Packed into a van with my whole family and a few other tourists, I was  mesmerized by the sights on the way up to the statue. We traversed an area called the favelas. It was clear that this is where the poverty-stricken individuals lived as this city of tents and tin roofs had stray dogs, shoeless kids, and no clear divisions between houses, if we could even call them that. Whole slices of the mountain were filled with these homes, filling every inch. It seemed that if you could fit a small one room structure in this area, it had already been put up by someone. Around these areas, the forest was still lush and full. It looked as if the jungle was just waiting until us humans lost focus long enough for it to reclaim the areas that it once filled. 

As I noticed all these details that differed so much from the heavy trafficked tourist areas, suddenly my joy was taken away from me. For a moment, I realized how easy it is to forget about the harsh reality of places we visit. I think tourist businesses and countries do an incredible job at hiding the reality surrounding their tourist attractions. Perhaps this is why instead of driving up to the Cristo, they created the cable cars which magically get you from one tourist location to another, completely bypassing the reality which is the favelas. From this point on, I decided, I would make a conscious effort to pursue the reality of places rather than the displays put in place at tourist attractions. 

As I was beginning to slip into deep thought, the driver exclaimed “nós chegamos!”, “we’ve arrived.” I was jerked away from my thoughts and back into tourist mode as I saw the huge statue. The Cristo was still a climb away, but now that I was on the Corcovado mountain and not on the beach I realized how immense this beast really is. It appeared to be the height of a small skyscraper that someone set down on top of this mountain in the Tijuca Forest National Park. It almost seemed out of place. Nevertheless, I was struck by the beauty. The climb up the various stairs seemed effortless as I knew the end goal would be worth it. Before I knew it, I was at the top. I made it! I was finally witnessing one of the New Seven Wonders of the World, The Cristo. This was Rio, this was Brazil!
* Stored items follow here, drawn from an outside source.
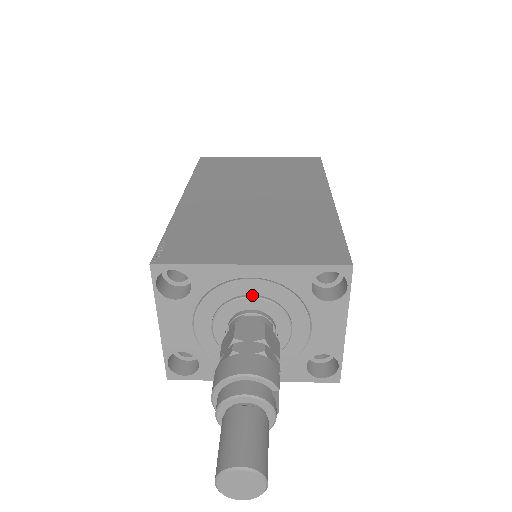
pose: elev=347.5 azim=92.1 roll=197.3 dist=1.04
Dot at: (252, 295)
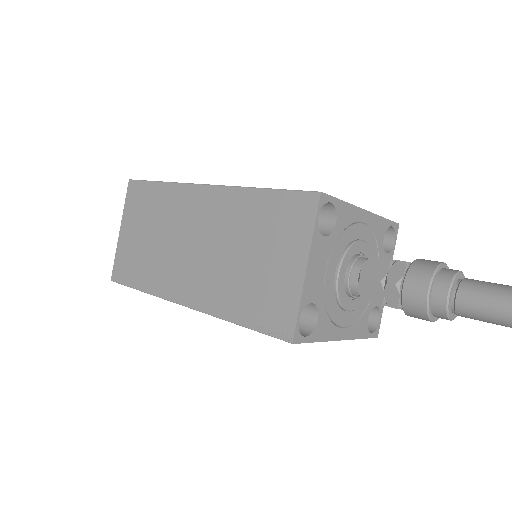
Dot at: (362, 240)
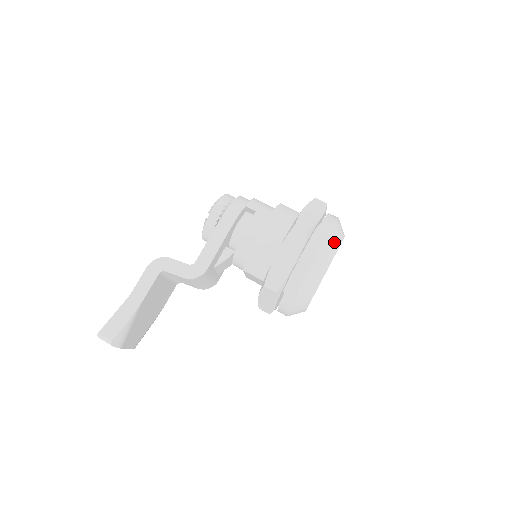
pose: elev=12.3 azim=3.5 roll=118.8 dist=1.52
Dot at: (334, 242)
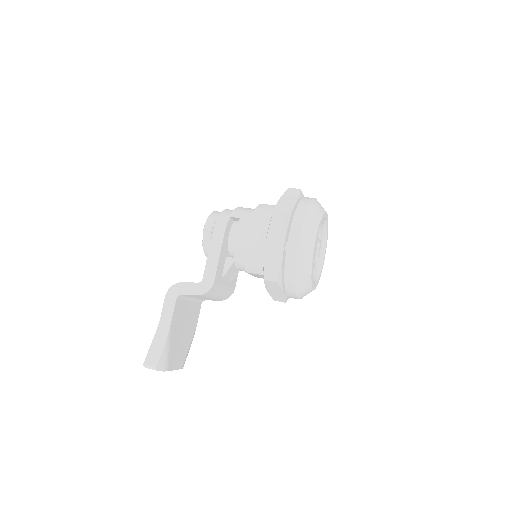
Dot at: (313, 221)
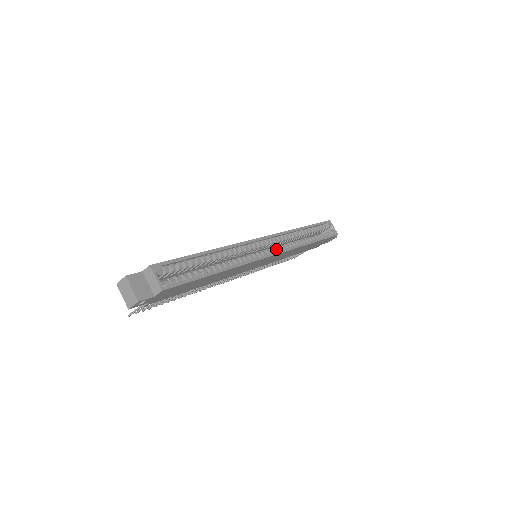
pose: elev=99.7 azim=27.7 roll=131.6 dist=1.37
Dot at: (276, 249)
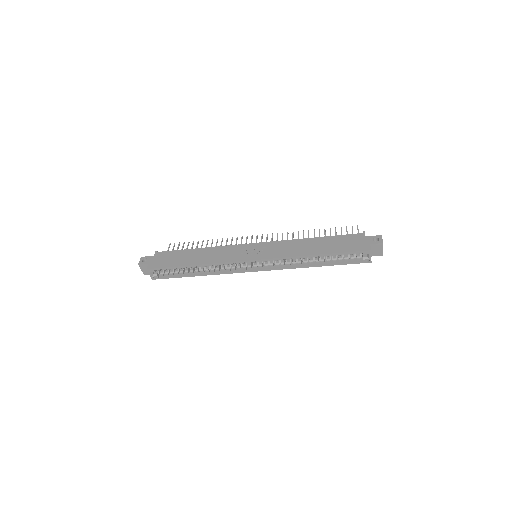
Dot at: (265, 266)
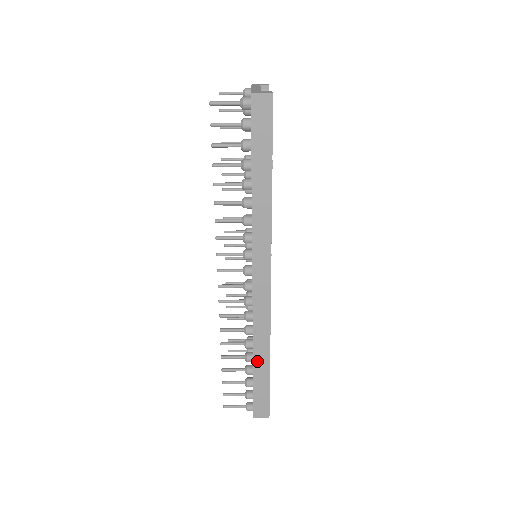
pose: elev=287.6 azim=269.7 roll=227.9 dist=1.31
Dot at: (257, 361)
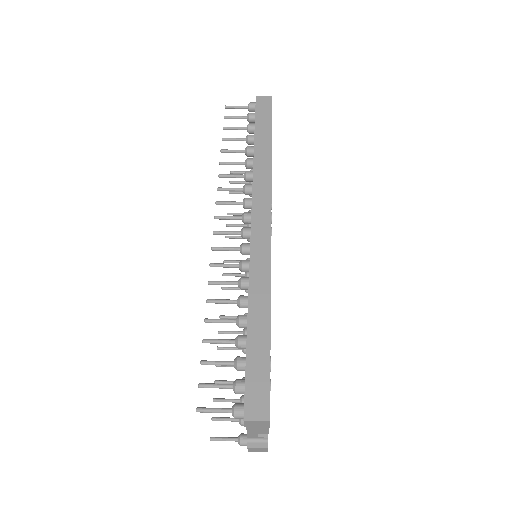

For some reason my joy seemed to be accompanied by feelings of uncertainty because I reflected about the favelas we drove by to get here. I began to wonder if its residents ever got to come up here and experience this. I found it difficult to believe they did, because of the overly priced tickets and transportation methods to get to the top of the mountain. 

This is how my trip to the city of dreams became my trip of awakening. From this trip forward, I made a conscious effort to visit the people and places that truly represented a location I was visiting rather than being so easily consumed and distracted by the tourist businesses and attractions.